11.          Accordingly we find the judge's approach to, and assessment of, the medical evidence to be deeply flawed. We have to conclude that that is material to the outcome of the appellant's claim, given the association made by the psychiatrist between M's mental health problems and her claim in regard to her husband's sexuality (see paragraphs 4.6 and 12.4 of the report). Whilst that association may ultimately be found not to carry weight, such a conclusion would have to be reached upon a full and proper assessment of the medical evidence and justified by cogent reasoning, all of which is unfortunately significantly lacking in Judge Mill's decision. As such, the judge's adverse credibility findings cannot be considered to be based upon a full and complete assessment of all aspects of the evidence and cannot be defended.
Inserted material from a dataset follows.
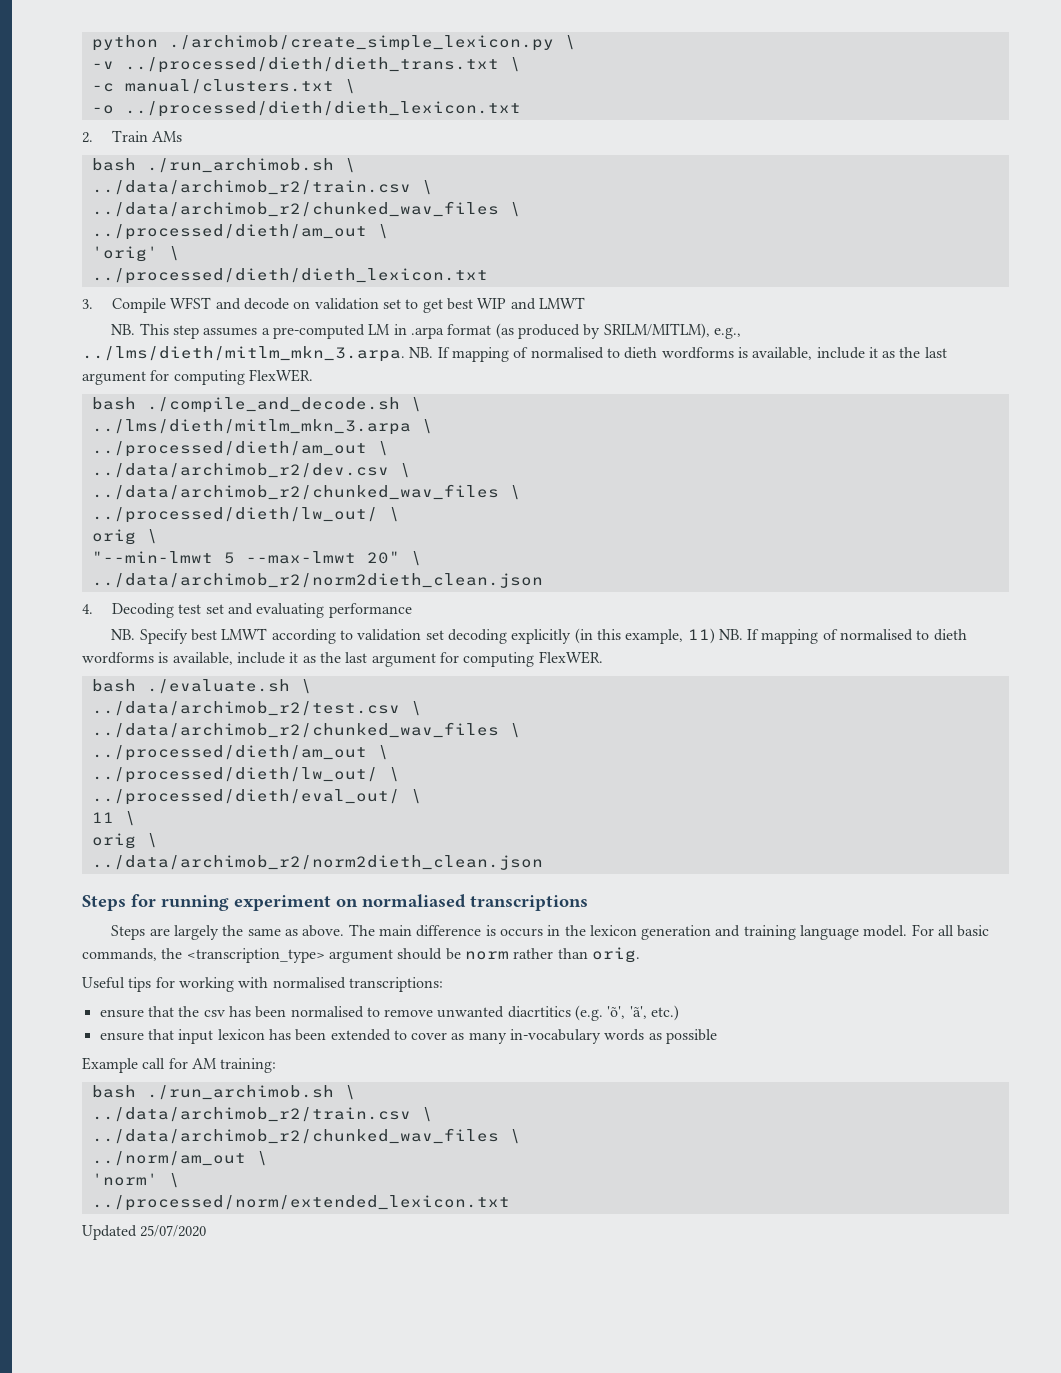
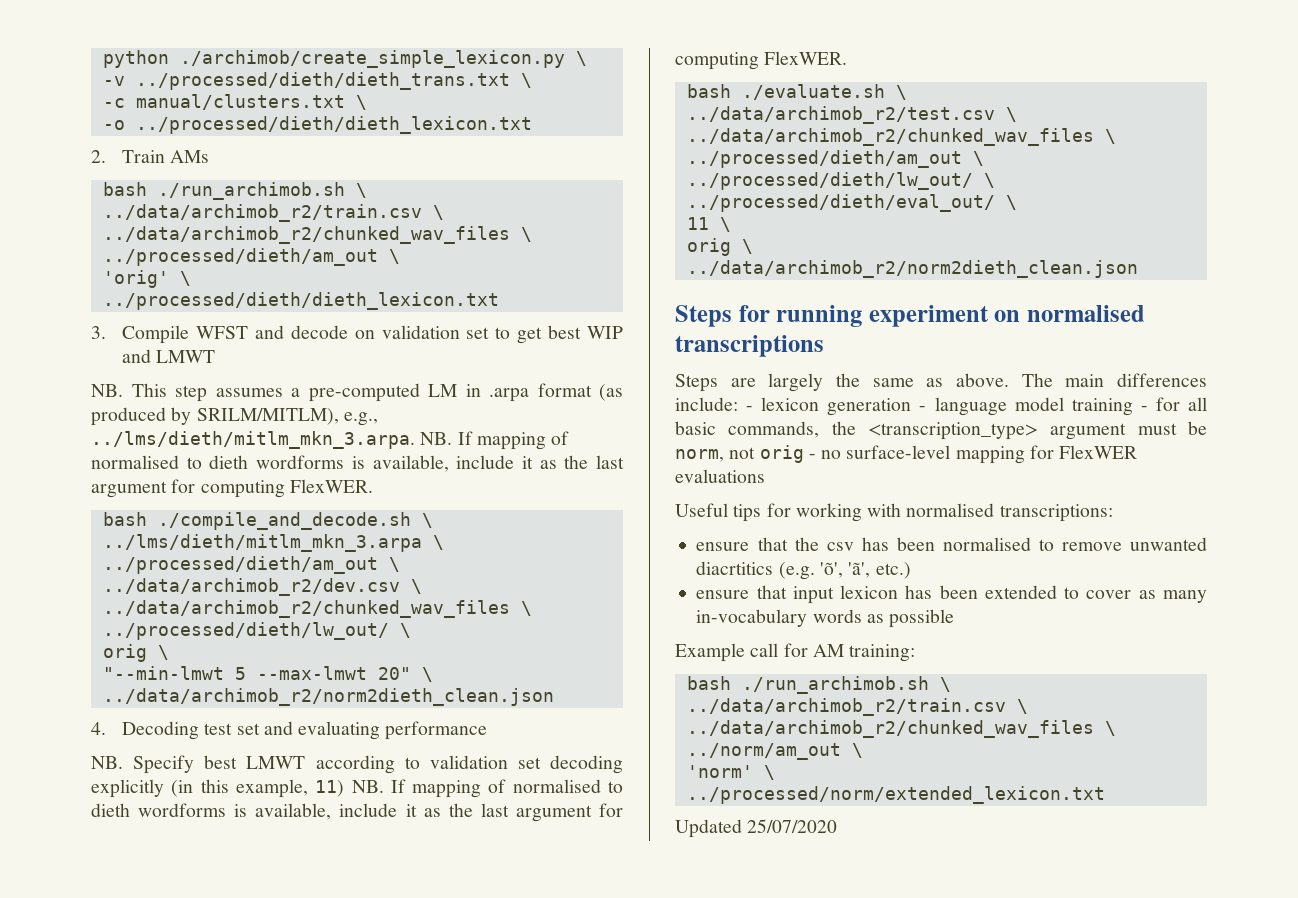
[362,894,466,908] normaliased -> [1027,305,1146,322] normalised
[416,924,934,940] difference is occurs in the lexicon generation and training language model. For -> [1117,373,1207,387] [675,397,1180,416] differences include: - lexicon generation - language model training - for
[397,947,640,963] should be norm rather than orig. -> [1137,421,1207,435] [675,445,1138,464] [675,469,765,483] must be norm, not orig - no surface-level mapping for FlexWER evaluations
12.          For all of these reasons the judge's decision cannot stand and must be set aside and re-made afresh. The most appropriate course would be for the case to be remitted to the First-tier Tribunal for a fresh hearing. This is particularly unfortunate given that the case has already been remitted once.

DECISION

13.          The making of the decision of the First-tier Tribunal involved the making of an error on a point of law. The appeal is remitted to the First-tier Tribunal pursuant to section 12(2)(b)(i) of the Tribunals, Courts and Enforcement Act 2007 and Practice Statement 7.2(b), to be heard afresh before any judge aside from Judge Mill and Judge Watt.

Anonymity

The First-tier Tribunal made an order for anonymity. We continue the order pursuant to rule 14 of the Tribunal Procedure (Upper Tribunal) Rules 2008.